Book review: Short life of Mary mattered

All trace of 14-year-old Mary Doherty faded from view days after her brutal murder in 1844 yet her presence is evident on every single page of this moving book
Book review: Short life of Mary mattered

Historian Angela Byrne set herself the almost impossible task of ‘Finding Mary’, to quote the title of her book.

  • Finding Mary: the untold story of an Inishowen murder, 1844 
  • Angela Byrne 
  • Four Courts Press, €11.65

On a Sunday morning in March 1844, Mary Doherty, a 14-year-old servant, was murdered during a robbery at a farmhouse near Culdaff in Co Donegal while the family was out at Mass.

The details of her murder were reported nationally and internationally, in lurid detail. 

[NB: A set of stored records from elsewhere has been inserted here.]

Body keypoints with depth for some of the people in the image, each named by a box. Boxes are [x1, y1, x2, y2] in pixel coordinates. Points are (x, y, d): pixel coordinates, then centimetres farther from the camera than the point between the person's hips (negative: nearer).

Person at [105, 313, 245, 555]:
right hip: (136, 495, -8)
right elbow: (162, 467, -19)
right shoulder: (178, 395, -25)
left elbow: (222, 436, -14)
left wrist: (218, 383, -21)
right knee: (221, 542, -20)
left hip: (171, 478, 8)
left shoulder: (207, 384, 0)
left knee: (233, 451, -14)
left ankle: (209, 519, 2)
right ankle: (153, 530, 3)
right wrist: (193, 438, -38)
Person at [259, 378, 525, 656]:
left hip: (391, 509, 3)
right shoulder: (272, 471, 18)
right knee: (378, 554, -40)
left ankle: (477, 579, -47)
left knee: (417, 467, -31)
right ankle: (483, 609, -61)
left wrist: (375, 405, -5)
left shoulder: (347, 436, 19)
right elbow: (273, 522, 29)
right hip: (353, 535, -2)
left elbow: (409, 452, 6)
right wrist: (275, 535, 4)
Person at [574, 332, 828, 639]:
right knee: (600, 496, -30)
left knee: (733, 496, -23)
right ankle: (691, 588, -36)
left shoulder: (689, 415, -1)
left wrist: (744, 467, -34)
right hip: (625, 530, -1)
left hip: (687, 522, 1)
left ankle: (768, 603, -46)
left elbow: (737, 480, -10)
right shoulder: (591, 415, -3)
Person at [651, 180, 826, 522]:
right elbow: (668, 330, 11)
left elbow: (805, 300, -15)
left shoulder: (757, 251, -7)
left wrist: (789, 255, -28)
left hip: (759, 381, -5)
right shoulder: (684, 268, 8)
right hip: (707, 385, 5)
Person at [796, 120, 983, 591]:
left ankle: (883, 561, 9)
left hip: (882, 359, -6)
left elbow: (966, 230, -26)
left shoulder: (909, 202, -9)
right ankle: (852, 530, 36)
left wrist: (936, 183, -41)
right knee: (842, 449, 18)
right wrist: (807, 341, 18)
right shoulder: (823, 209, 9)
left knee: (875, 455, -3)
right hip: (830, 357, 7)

The “consternation and disgust” were felt all the more acutely because such an “atrocious and cold-blooded” murder was so rare in rural Donegal, the British weekly paper The Era reported.

After a few days, though, the story faded from view and with it all trace of Mary Doherty. 

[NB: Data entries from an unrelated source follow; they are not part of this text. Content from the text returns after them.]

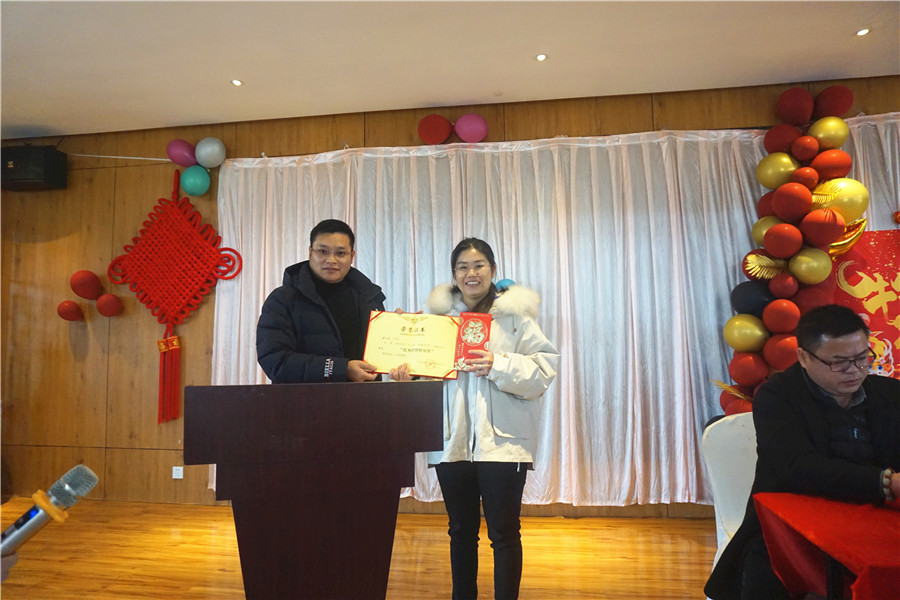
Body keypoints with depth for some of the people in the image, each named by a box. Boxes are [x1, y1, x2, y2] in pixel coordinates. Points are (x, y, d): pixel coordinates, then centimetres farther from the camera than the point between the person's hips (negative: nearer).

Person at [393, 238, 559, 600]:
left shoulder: (515, 315, -1)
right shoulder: (438, 315, 11)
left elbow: (543, 371, -9)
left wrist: (498, 366, -22)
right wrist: (406, 373, -10)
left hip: (501, 441, -3)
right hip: (452, 443, 4)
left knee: (504, 533, 5)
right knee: (461, 530, 16)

All that remained were the whispers echoing in folk memory about the blood stains that would never wash away from the walls, and the sound of fiddle-playing that could be heard at night if you walked by the site of her murder.

The story of her short life was told, if at all, through the lens of the man who was widely believed to have murdered her, Daniel McKeeny. 

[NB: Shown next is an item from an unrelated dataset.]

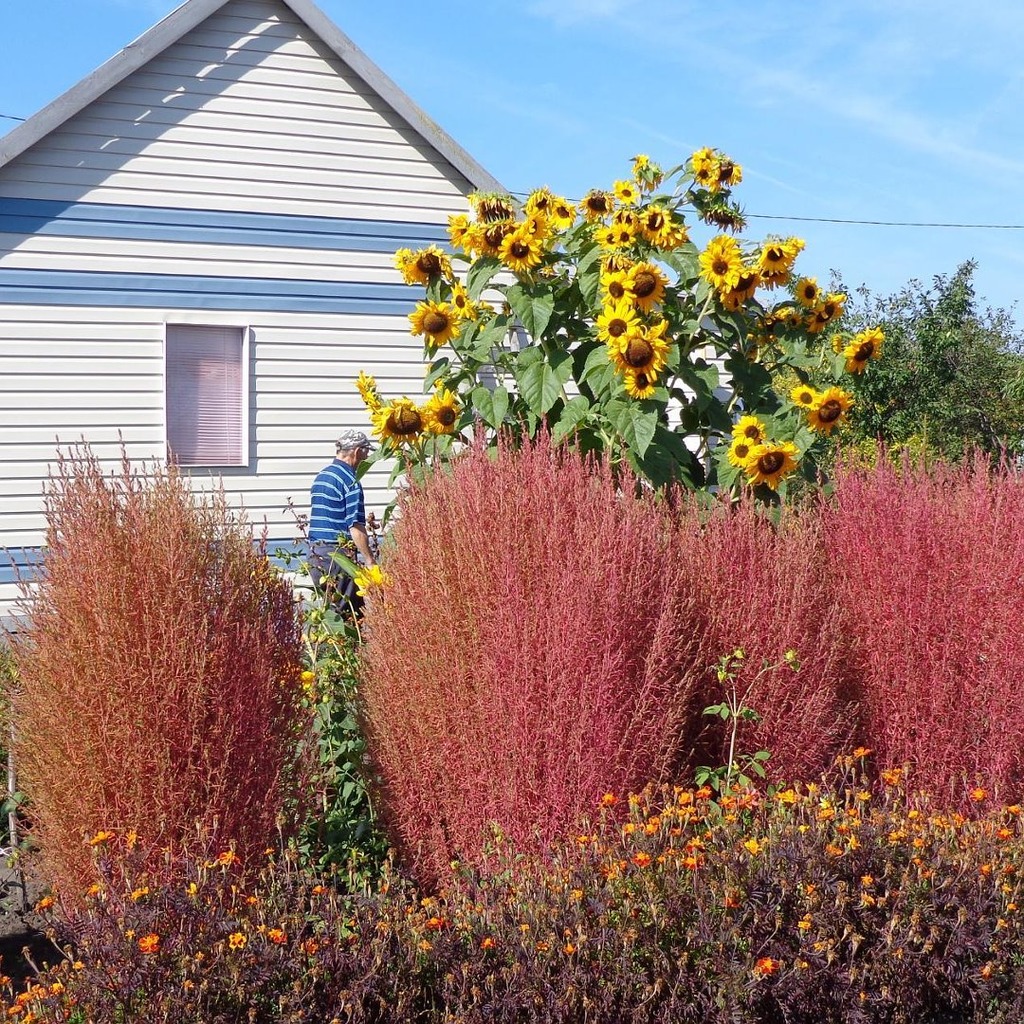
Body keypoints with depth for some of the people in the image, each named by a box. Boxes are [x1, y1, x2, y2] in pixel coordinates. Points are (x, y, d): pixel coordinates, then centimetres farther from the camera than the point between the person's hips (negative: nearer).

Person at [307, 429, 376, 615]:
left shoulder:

While he was never charged with her murder, he was transported for 15 years to Van Diemen’s Land (Tasmania) for sheep stealing.

The local landlord George Young did, however, remark that he deserved to be hanged much more than the man who was given a death sentence on the same day he was in court on March 15, 1845.

McKeeny’s after-life in the penal colony is recorded in astonishing detail, right down to accounts of his disobedience of orders, neglect of duty, and repeated attempts to abscond.

In stark contrast, Mary vanishes. There are just four references to her in the historical record. 

It is not known where she was born or where she is buried yet historian Angela Byrne set herself the almost impossible task of ‘Finding Mary’, to quote the title of her book on the untold story an Inishowen murder.

At one point the historian, who has proven so adept at retrieving women’s stories from history, felt that she was grasping at air when she attempted to reach across time to trace the scant outline of a woman whose only footprint is the brutal fate she met in death. 

Her throat was cut, her skull fractured, and her killer tried to burn her remains.

In the absence of evidence, Byrne mines a wide range of sources to situate Mary in the pre-Famine rural setting where she spent her few short years on earth. 

The author’s rigorous research creates points on a broad canvas on which the terrible action plays out.

She leads the reader expertly through her own discovery of Mary’s murder, outlined rather poetically in the preface, and then she shifts tone to don her historian hat to bring the Donegal of 1844 into sharp focus.

The impatient reader in me wanted to get straight to the action, but chapter one immerses you in a time when most people scrambled through life against a backdrop of unrest and low-level criminality.

Widespread hardship was “alleviated only by the ingenuity, effort and hard work of all members of a labouring household, down to the youngest child”, Byrne writes.

It is easier, then, to understand why a nephew would turn on his own uncle and attempt to steal 50 shillings from a chest, although the brutality of his crime is beyond comprehension.

But Finding Mary is not really a book about finding all of the answers. It is more a study in how to retrieve a forgotten woman from the cracks of history. 

While we might not learn much about Mary Doherty, her presence is evident on every single page of this moving book.

She was little valued in her short life and less in death, but here at last is a book that shows her short life mattered.